I decided to go ahead and start implementing cycle-correct PPU events and in the process realized that the code I was producing was pretty hard to read (basically a lot of if statements, switch/case etc.). I changed my strategy to have a static array defined during initialization with a list of all events which happen per your diagram. Every cycle I can just look up this table and figure out which events to process (NT fetch, VBLANK clear, etc.), and this also easily allows me to sleep until the next action (in case there are some idle cycles within that array). I am not sure if anyone on these forums took that approach before, but it's a pretty good technique to be able to easily have cycle-correct emulation and keep things fast as well.

I attached a visual representation of all these events using a similar color scheme as your diagram, and they do look pretty similar :) I wanted to thank you for your time producing this diagram - I don't think I would have been able to come up with clean code without it.

Regards,
Sebastien


I do something similar, though it's still switches in my code.

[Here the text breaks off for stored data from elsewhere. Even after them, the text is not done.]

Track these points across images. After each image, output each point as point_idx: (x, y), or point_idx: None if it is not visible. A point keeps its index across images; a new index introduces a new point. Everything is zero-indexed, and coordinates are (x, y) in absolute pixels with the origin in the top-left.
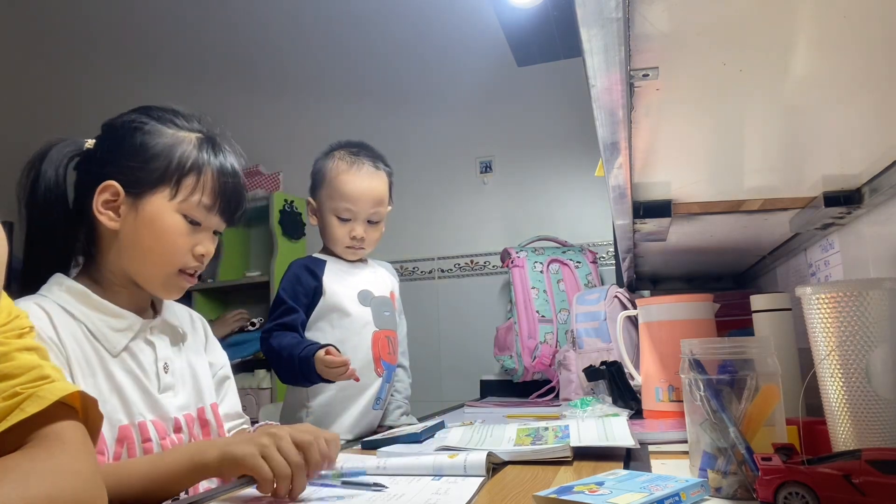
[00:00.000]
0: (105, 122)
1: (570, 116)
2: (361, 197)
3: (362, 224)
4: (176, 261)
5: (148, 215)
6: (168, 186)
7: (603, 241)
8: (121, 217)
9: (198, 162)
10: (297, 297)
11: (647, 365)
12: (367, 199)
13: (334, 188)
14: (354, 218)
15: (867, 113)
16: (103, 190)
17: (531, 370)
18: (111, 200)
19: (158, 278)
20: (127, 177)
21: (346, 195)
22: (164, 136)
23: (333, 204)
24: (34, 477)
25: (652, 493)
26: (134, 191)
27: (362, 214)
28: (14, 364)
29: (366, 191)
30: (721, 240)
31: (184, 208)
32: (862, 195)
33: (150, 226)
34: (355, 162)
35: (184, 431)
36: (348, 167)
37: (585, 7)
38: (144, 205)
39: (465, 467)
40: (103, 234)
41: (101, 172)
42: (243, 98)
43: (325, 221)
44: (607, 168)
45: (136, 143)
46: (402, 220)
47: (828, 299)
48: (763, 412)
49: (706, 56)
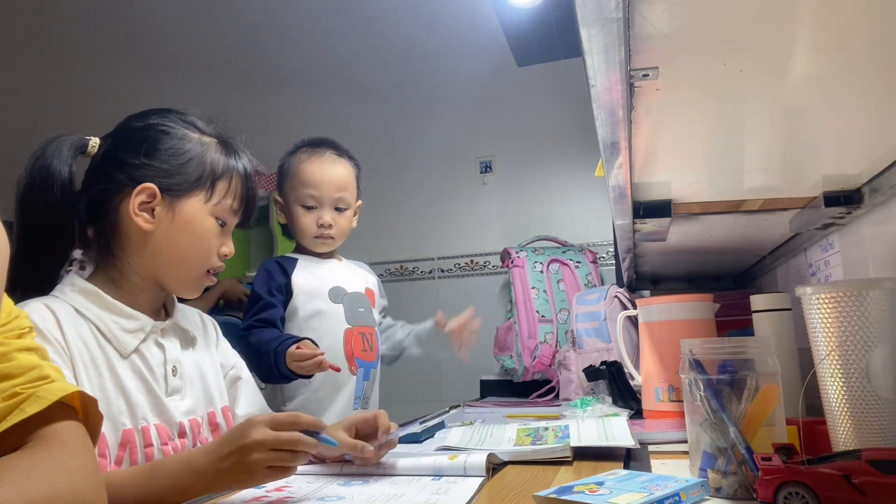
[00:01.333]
0: (123, 124)
1: (570, 116)
2: (324, 181)
3: (329, 211)
4: (204, 261)
5: (185, 217)
6: (203, 190)
7: (603, 241)
8: (155, 219)
9: (227, 166)
10: (272, 293)
11: (647, 365)
12: (329, 184)
13: (297, 178)
14: (319, 204)
15: (867, 113)
16: (139, 192)
17: (531, 370)
18: (146, 202)
19: (189, 279)
20: (164, 180)
21: (308, 181)
22: (192, 141)
23: (297, 193)
24: (34, 477)
25: (652, 493)
26: (171, 194)
27: (326, 199)
28: (14, 364)
29: (328, 175)
30: (721, 240)
31: (216, 211)
32: (862, 195)
33: (187, 228)
34: (317, 151)
35: (188, 436)
36: (309, 156)
37: (585, 7)
38: (181, 207)
39: (465, 468)
40: (130, 235)
41: (133, 176)
42: (243, 98)
43: (292, 214)
44: (607, 168)
45: (170, 147)
46: (402, 220)
47: (828, 299)
48: (763, 412)
49: (706, 56)
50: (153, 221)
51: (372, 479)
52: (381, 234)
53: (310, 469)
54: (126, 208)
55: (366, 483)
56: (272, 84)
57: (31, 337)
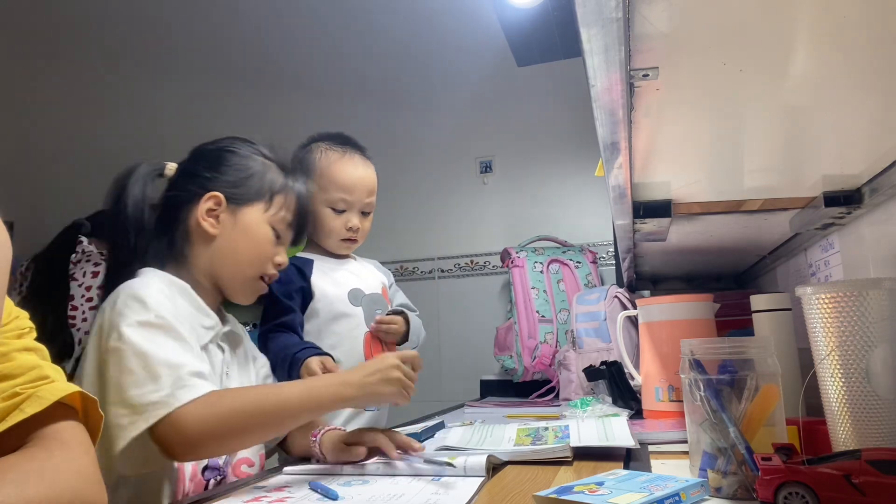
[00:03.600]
0: (198, 147)
1: (570, 116)
2: (357, 186)
3: (357, 215)
4: (261, 266)
5: (245, 224)
6: (263, 201)
7: (603, 241)
8: (220, 224)
9: (285, 185)
10: (292, 297)
11: (647, 365)
12: (362, 188)
13: (328, 179)
14: (350, 208)
15: (867, 113)
16: (208, 199)
17: (531, 370)
18: (213, 209)
19: (243, 281)
20: (229, 190)
21: (342, 185)
22: (255, 161)
23: (327, 195)
24: (34, 477)
25: (652, 493)
26: (235, 202)
27: (357, 204)
28: (14, 364)
29: (361, 179)
30: (721, 240)
31: (273, 221)
32: (862, 195)
33: (246, 232)
34: (347, 151)
35: None
36: (340, 156)
37: (585, 7)
38: (243, 215)
39: (465, 469)
40: (197, 239)
41: (203, 186)
42: (243, 98)
43: (319, 215)
44: (607, 168)
45: (235, 163)
46: (402, 220)
47: (828, 299)
48: (763, 412)
49: (706, 56)
50: (218, 226)
51: (372, 480)
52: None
53: (310, 469)
54: (194, 213)
55: (366, 483)
56: (272, 83)
57: (31, 337)
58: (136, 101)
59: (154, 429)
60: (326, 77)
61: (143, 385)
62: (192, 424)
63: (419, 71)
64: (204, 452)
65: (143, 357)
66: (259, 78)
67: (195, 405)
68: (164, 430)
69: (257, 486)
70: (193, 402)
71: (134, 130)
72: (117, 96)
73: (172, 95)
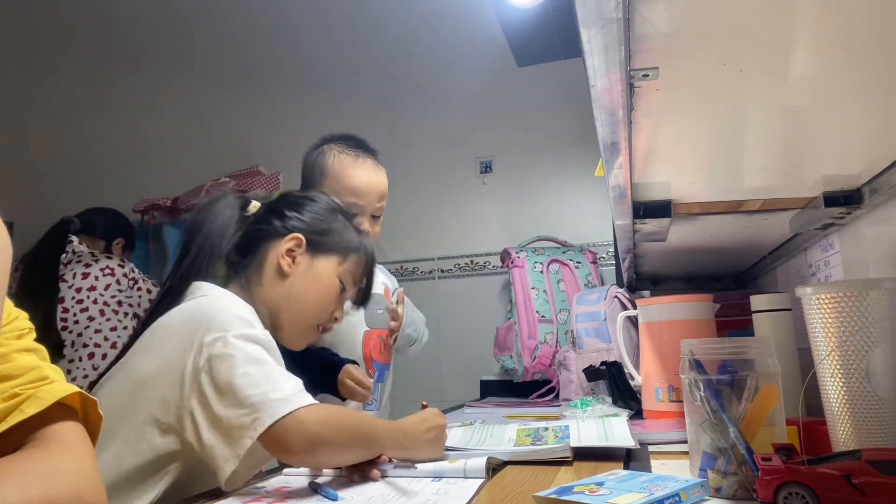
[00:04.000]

For a table of events it's probably a good idea to have separate arrays for lines and dots, since the events are the same on many of the lines. With one huge array you risk running out of cache as you scan through the table each frame.
Re: PPU shifting and associated timings
by on (#116267)
Hi ulfalizer,

You're right regarding potential cache issues, and I originally only had 4 arrays for different scanlines. I would either need to add special cases (flags for instance), or extra arrays for this. I will see what works/looks best.

Regards,
Sebastien
Re: PPU shifting and associated timings
by on (#116326)
Hello again,

Quick question: when palette attributes shift registers are reloaded, how does the PPU know which bits to grab from the AT byte? Does it actually do some arithmetic based on the lower 2 bits of coarse X scroll and lower 2 bits of coarse Y scroll?

Regards,
Sebastien
Re: PPU shifting and associated timings
by on (#116329)
sronsse wrote:
Does it actually do some arithmetic based on the lower 2 bits of coarse X scroll and lower 2 bits of coarse Y scroll?

Yes. When the attribute byte comes back, the PPU feeds the bits through a multiplexer selected by coarse Y bit 1 and coarse X bit 1.